Falcone acrescenta que, mesmo com a
decisão do STJ, as associações vão precisar
continuar recorrendo à Justiça para
manter suas produções. Os pacientes que
optam por plantar cannabis para produzir
seu próprio medicamento também
precisarão obter um habeas corpus para
se proteger de qualquer processo relacionado
à draconiana Lei de Drogas.
“Ainda não é o ideal, mas representa
um avanço importante, sobretudo se
considerarmos o atual cenário, de ausência
completa de regulação”, acredita
Felipe Nechar, diretor jurídico da organização
Divina Flor. O advogado avalia
ser difícil produzir no Brasil uma flor de
cannabis com tão baixa concentração de
THC, principalmente devido a fatores climáticos.
“Ao chegar ao solo tropical, cada
semente vai aclimatar-se de uma forma
diferente.
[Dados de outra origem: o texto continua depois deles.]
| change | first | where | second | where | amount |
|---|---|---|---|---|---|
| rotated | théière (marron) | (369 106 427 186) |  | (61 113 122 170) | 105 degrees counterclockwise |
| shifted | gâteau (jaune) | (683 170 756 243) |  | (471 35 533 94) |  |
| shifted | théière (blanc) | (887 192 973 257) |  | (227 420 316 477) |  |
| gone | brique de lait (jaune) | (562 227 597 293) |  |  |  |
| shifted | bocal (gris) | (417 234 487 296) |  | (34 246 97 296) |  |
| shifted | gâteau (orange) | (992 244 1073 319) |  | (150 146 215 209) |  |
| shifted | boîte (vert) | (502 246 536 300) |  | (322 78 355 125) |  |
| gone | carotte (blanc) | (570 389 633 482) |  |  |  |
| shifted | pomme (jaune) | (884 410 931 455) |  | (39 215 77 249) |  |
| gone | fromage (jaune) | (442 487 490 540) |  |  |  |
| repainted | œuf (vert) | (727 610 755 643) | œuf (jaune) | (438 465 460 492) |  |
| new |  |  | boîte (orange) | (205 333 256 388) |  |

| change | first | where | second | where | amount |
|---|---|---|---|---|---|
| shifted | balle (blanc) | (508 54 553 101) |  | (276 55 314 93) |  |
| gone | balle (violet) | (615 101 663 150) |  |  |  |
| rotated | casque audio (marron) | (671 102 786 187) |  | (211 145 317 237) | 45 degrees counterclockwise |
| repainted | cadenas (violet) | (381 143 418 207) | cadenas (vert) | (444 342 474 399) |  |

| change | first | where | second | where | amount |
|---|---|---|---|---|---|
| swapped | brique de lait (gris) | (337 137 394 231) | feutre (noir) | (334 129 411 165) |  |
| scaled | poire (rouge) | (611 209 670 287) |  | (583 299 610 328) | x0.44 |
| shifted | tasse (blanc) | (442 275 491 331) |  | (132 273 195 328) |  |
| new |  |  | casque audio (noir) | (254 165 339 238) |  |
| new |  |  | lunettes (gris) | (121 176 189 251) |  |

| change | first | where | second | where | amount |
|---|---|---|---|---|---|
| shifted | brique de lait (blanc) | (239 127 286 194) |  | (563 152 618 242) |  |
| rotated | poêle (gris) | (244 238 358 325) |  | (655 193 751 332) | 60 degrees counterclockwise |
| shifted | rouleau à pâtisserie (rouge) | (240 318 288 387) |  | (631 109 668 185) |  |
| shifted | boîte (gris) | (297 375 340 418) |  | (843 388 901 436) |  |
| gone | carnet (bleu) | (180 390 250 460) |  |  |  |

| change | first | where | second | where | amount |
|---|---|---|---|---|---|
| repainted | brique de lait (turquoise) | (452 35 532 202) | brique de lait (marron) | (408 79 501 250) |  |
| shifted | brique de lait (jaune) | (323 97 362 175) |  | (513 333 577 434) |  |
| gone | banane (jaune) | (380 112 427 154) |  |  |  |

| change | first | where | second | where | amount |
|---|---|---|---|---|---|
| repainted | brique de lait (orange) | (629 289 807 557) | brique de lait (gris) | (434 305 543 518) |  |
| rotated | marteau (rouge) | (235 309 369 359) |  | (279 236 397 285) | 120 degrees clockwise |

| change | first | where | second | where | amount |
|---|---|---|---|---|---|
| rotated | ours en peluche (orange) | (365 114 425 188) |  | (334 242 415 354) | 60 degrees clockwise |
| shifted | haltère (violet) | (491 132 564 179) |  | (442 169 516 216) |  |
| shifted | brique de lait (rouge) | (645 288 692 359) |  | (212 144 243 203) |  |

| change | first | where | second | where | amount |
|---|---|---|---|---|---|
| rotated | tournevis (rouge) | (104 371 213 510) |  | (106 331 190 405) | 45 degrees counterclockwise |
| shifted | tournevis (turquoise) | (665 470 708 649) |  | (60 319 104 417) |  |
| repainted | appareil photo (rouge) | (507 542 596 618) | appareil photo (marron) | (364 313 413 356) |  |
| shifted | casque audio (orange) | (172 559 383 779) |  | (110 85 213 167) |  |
Em Mato Grosso, nossa produção
tem em torno de 20% de THC e 60%
de CBD”, explica. Ao chegar ao produto final,
essa concentração é diluída de acordo
com a necessidade de cada paciente.
O biólogo Renato de Traglia Tonini
vê com mais entusiasmo a liberação do
plantio, pois facilitará as pesquisas com
cannabis no País, que hoje dependem da
importação de insumos. Doutorando
em Genética e Melhoramento pela Universidade
Federal de Viçosa e pesquisador
do Banco Ativo de Germoplasma de
Cannabis, ele explica que, de fato, o clima
tropical é propício à produção de cânhamo
com baixíssima concentração de
THC. “É comum que uma semente, ao ser
aquecida, tenha o teor de THC alterado.
Os grãos importados podem ter suas características
modificadas em um ambiente
mais quente.” A despeito disso, o
plantio de maconha permitirá trabalhar
para a estabilização das sementes, avalia.
Logo após a decisão do STJ, Santa Catarina
aprovou, em 27 de novembro, uma
lei que institui a política estadual de fornecimento
gratuito de medicamentos à
base de maconha. Pedro Sabaciauskis,
diretor da associação Santa Cannabis,
destaca que agora as entidades poderão
contribuir para tratamentos na rede
pública, de forma alinhada aos objetivos
das autoridades de saúde. “Esse pode
ser um bom caminho para todos os estados,
porque fortalece a economia local
de cada região”, avalia.
Pela lei, o SUS fornecerá medicamentos
produzidos pelas indústrias da região para
todas as doenças, conforme a prescrição
médica. É uma legislação mais avançada
do que a de São Paulo, que atende apenas
três comorbidades. Para o especialista,
a grande vantagem da decisão do STJ
será o fomento à pesquisa. “Hoje, a Santa
Cannabis apoia 15 pesquisas em seis universidades
diferentes. Nosso paciente mais
jovem tem 1 ano e 6 meses, e o mais velho
tem 102 anos. Os medicamentos à base de
cannabis atendem um público muito amplo.